Characterisation of Flow and Heat Transfer in Sintered Metal Foams

Since sintered metal foam is an innovative material with promising properties such as high porosity, good thermal conductivity, beneficial mechanical properties like strength and weldability, it has been considered to be applied as an open porous wall element in combustion chambers of gas turbines. In this application, the foam serves as a functional material capable to lead cooling air through micro- and minichannels into the inside of the combustion chamber. This cooling technique also known as effusion cooling keeps the combustion chamber walls below critical temperatures and therefore enables the burning process to be more effectively operated at higher temperatures. For a proper design of the wall element, the temperature distribution along the path of the fluid inside the foam must be known.

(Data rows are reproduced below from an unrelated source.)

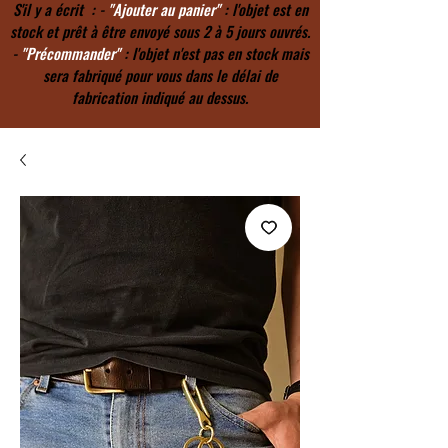
S'il y a écrit : -
"Ajouter au panier"
: l'objet est en
stock et prêt à être envoyé sous 2 à 5 jours ouvrés.
-
"Précommander"
: l'objet n'est pas en stock mais
sera fabriqué pour vous dans le délai de
fabrication indiqué au dessus.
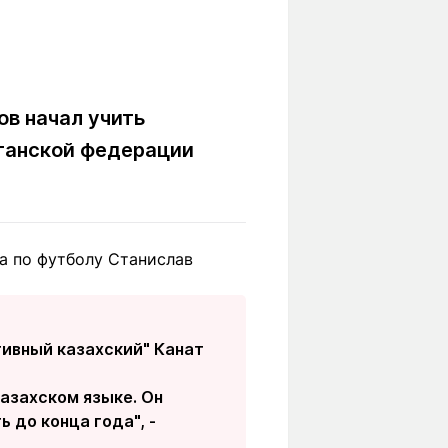
Вокруг света
Образование
Путевые
Учебные
заметки
заведения
Маршруты
ты
ов начал учить
Заилийского
Алатау
станской федерации
Светлая тема
а по футболу Станислав
Мы в социальных сетях
тивный казахский" Канат
казахском языке. Он
 до конца года", -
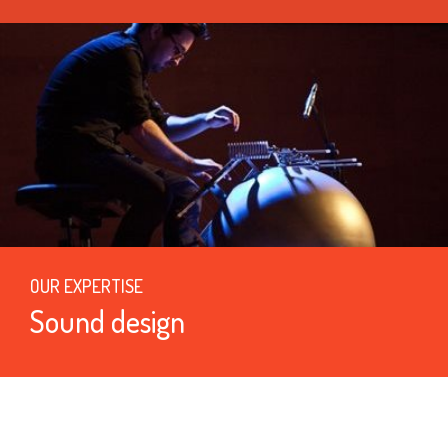
OUR EXPERTISE
Sound design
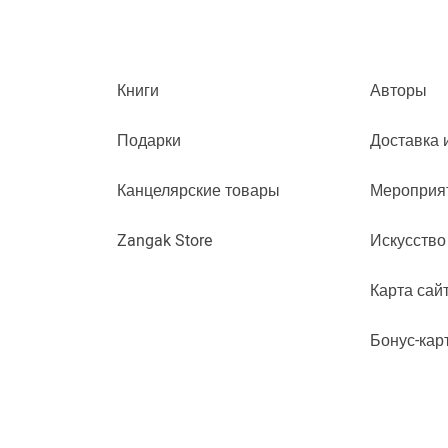
Книги
Авторы
Подарки
Доставка 
Канцелярские товары
Мероприя
Zangak Store
Искусство
Карта сай
Бонус-кар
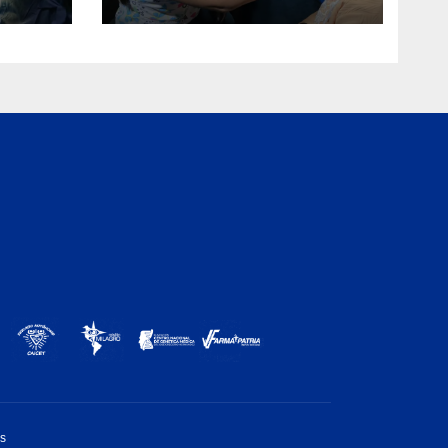
de Rehabilitación J.J.
Arvelo
os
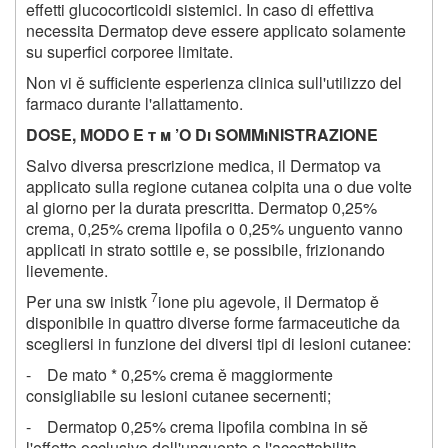
effetti glucocorticoidi sistemici. In caso di effettiva
necessita Dermatop deve essere applicato solamente
su superfici corporee limitate.
Non vi ě sufficiente esperienza clinica sull'utilizzo del
farmaco durante l'allattamento.
DOSE, MODO E t m ’O Di SOMMiNISTRAZIONE
Salvo diversa prescrizione medica, il Dermatop va
applicato sulla regione cutanea colpita una o due volte
al giorno per la durata prescritta. Dermatop 0,25%
crema, 0,25% crema lipofila o 0,25% unguento vanno
applicati in strato sottile e, se possibile, frizionando
lievemente.
7
Per una sw inistk
ione piu agevole, il Dermatop ě
disponibile in quattro diverse forme farmaceutiche da
scegliersi in funzione dei diversi tipi di lesioni cutanee:
- De mato * 0,25% crema ě maggiormente
consigliabile su lesioni cutanee secernenti;
- Dermatop 0,25% crema lipofila combina in sě
l'effetto occlusivo dell'unguento e l'accettabilita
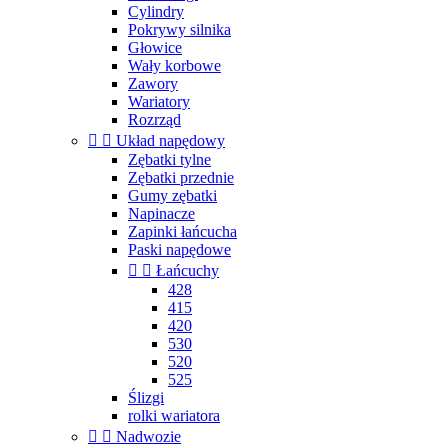
Cylindry
Pokrywy silnika
Głowice
Wały korbowe
Zawory
Wariatory
Rozrząd


Układ napędowy
Zębatki tylne
Zębatki przednie
Gumy zębatki
Napinacze
Zapinki łańcucha
Paski napędowe


Łańcuchy
428
415
420
530
520
525
Ślizgi
rolki wariatora


Nadwozie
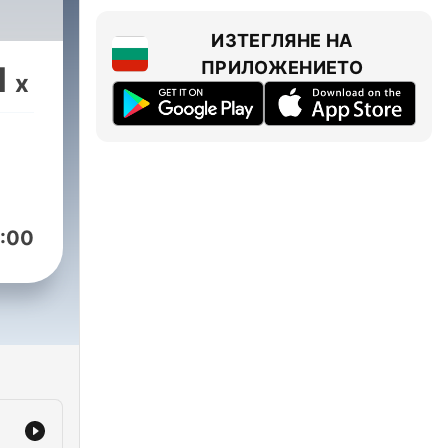
ИЗТЕГЛЯНЕ НА
ПРИЛОЖЕНИЕТО
1
x
:00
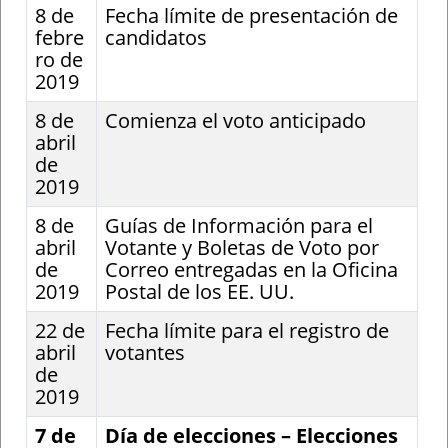
8 de
Fecha límite de presentación de
febre
candidatos
ro de
2019
8 de
Comienza el voto anticipado
abril
de
2019
8 de
Guías de Información para el
abril
Votante y Boletas de Voto por
de
Correo entregadas en la Oficina
2019
Postal de los EE. UU.
22 de
Fecha límite para el registro de
abril
votantes
de
2019
7 de
Día de elecciones – Elecciones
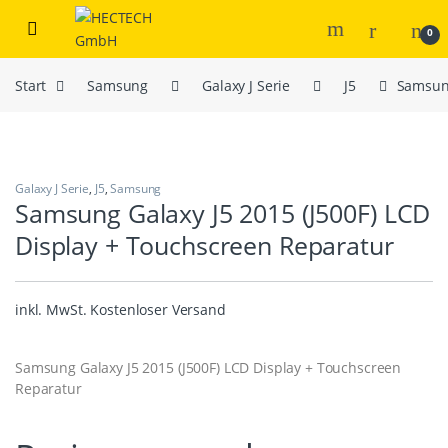
Open
0
Start
Samsung
Galaxy J Serie
J5
Samsung
Galaxy J Serie
,
J5
,
Samsung
Samsung Galaxy J5 2015 (J500F) LCD
Display + Touchscreen Reparatur
inkl. MwSt.
Kostenloser Versand
Samsung Galaxy J5 2015 (J500F) LCD Display + Touchscreen
Reparatur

For an exact calculation of the temperature flow and heat transfer processes inside the foam must be known. Therefore in this study the permeability and heat transfer properties of the foam have been characterized experimentally. The methods are described and the results in terms of permeability coefficients, convective heat transfer coefficients and effective thermal conductivity are presented as functions of the foam’s porosity. The method of the calculation is described and finally, the results of the calculation are presented, showing that due to the fine grained structure of the foam, the heat transfer from the solid to the cooling fluid takes place in a thin layer close to the inner surface of the camber wall.